My monitoring setup at my day job recently noticed one of the external DNS servers responding slower than usual and I happened to have a few spare cycles so I took a look and found someone sending us a jillion or so DNS queries for "sgi.co.kr" (ok, that's one of our domains) and "." (eh? what?). These servers are correctly setup to NOT answer recursive queries so the query for "." was rightly rejected but we were sending answers for the other queries.

But was this a lame denial of service attempt on us or an almost as lame attempt to use us as an amplifier in a DDOS attack? I sent an email to the owner of the IPs I was seeing the most queries for (every IP in 4 /24 subnets) and confirmed that they were seeing tons of inbound DNS responses but no outbound DNS requests. So, yup, it's a DDOS. (sigh)

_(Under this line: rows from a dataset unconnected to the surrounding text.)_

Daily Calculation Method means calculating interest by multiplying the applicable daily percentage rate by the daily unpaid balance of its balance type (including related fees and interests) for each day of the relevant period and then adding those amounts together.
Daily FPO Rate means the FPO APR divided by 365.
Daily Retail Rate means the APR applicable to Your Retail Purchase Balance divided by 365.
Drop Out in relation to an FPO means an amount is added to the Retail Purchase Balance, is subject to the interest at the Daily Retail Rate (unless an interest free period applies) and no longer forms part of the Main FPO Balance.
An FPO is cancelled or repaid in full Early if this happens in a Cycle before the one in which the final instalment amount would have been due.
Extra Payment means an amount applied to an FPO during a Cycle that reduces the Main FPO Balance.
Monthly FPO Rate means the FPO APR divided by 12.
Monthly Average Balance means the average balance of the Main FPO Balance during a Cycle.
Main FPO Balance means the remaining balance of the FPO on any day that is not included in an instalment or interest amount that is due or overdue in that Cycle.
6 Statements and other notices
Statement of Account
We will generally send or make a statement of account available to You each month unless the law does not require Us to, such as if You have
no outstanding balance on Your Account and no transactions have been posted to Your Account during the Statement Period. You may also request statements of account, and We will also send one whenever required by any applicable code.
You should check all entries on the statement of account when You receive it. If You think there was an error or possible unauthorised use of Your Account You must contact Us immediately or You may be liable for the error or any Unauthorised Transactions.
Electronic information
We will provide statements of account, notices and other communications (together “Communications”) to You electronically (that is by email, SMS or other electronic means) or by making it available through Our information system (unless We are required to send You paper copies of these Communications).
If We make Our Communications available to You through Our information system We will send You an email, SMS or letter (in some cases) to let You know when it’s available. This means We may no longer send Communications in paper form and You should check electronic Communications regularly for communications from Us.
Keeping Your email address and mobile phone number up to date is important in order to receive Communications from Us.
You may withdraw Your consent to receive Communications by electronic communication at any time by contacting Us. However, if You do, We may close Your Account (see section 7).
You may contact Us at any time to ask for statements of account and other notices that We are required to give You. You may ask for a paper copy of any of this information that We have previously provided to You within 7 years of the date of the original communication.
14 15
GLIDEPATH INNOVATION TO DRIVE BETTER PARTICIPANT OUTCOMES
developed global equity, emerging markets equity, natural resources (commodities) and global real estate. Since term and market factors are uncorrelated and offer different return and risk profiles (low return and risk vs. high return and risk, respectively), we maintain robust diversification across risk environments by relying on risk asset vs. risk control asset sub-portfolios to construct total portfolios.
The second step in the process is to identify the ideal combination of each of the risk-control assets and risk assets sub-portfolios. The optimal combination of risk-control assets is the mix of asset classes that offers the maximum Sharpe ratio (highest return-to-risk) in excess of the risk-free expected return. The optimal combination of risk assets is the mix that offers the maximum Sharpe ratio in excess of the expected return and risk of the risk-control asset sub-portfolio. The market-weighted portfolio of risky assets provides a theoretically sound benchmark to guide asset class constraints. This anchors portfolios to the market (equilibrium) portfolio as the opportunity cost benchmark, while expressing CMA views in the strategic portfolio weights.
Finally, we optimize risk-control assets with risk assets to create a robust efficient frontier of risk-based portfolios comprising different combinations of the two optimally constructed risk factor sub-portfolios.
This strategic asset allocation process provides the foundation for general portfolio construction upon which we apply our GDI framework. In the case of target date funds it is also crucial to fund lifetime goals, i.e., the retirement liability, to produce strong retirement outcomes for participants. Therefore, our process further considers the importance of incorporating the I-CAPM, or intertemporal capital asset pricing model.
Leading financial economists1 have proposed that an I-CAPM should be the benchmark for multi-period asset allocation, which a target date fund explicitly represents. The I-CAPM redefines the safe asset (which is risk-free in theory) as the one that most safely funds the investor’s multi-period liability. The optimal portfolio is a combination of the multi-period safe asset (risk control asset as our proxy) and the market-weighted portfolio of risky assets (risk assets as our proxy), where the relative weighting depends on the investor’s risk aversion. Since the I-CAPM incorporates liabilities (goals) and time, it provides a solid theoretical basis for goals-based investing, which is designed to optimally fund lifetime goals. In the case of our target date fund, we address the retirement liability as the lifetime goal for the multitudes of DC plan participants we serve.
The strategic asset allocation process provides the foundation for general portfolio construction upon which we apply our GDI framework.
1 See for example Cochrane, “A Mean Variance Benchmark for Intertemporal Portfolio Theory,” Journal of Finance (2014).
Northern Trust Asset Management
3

So, at first glance there didn't seem to be much I could do about it short of blocking traffic from those subnets, breaking legit DNS lookups (if any). But then I thought, it's been ages since I read all the bind docs cover to cover (the last time was when bind 9 was so shiny nobody was upgrading to it yet - grin). So I searched the web for bind and "rate limit" and whaddya know, there's a new feature in bind 9.x for doing just that!

Here's the first place I looked. This link was agreeably short and to the point too. :-)

So... One quick compile later on a dev system, a one-line tweak to the options section of my named.conf and bingo-bango, bind is doing rate limits on responses! Nice. The one thing I'd note in addition to the redbarn page above is that setting the rate limits to 10 may be too high. The DDOS'ing bozo I was setting this up in response to was only hitting me at around 4 or 5 duplicate queries per second per client IP. So I pulled my rate limits clear down to 3, at least for now. I may bump that up a bit in time.

I also added a line to our snmpd.conf file:
logmatch rate-limits /data/log/named.log 300 : rate limit

This way, I can graph (in cacti) the number of times bind mentions that it's rate limiting some IP/network. And now when I glance through the DNS related graphs, if I see a big spike in that graph I know there's something "interesting" I might want to investigate.


UPDATE:
I also recommend that you exempt some of your own IP space from the rate limits. I had some folks using our guest net whose winblows systems were doing a jillion repeated queries for the usual MS'ish _some_microsoft_junk.guest.my.domain type of hostnames. You know how MS clients are. Always trying to do their own dynamic DNS updates and querying for a pile of stuff starting with underscores. (rolls eyes)

acl my-ip-space {
1.2.3.4; 1.2.3.5; 1.2.3.6;
};

options {
[...]
rate-limits {
responses-per-second 5;
exempt-clients { my-ip-space; };
};


You might not want to include your entire IP space but only the IPs in your networks that might be sending queries to your non-recursive servers. For instance, though I threw all of our IP space in the acl as a temporary band-aid, I will likely be exempting only our recursive servers' IPs and the IP of our monitoring systems. I gotta do an audit of several days worth of query logs just to be sure I know what inside IPs are querying our authoritative servers.

Also, one of the ISC handlers reminded me of this link too. We really should be running DNSSEC. That'll have to be next on my DNS to-do list.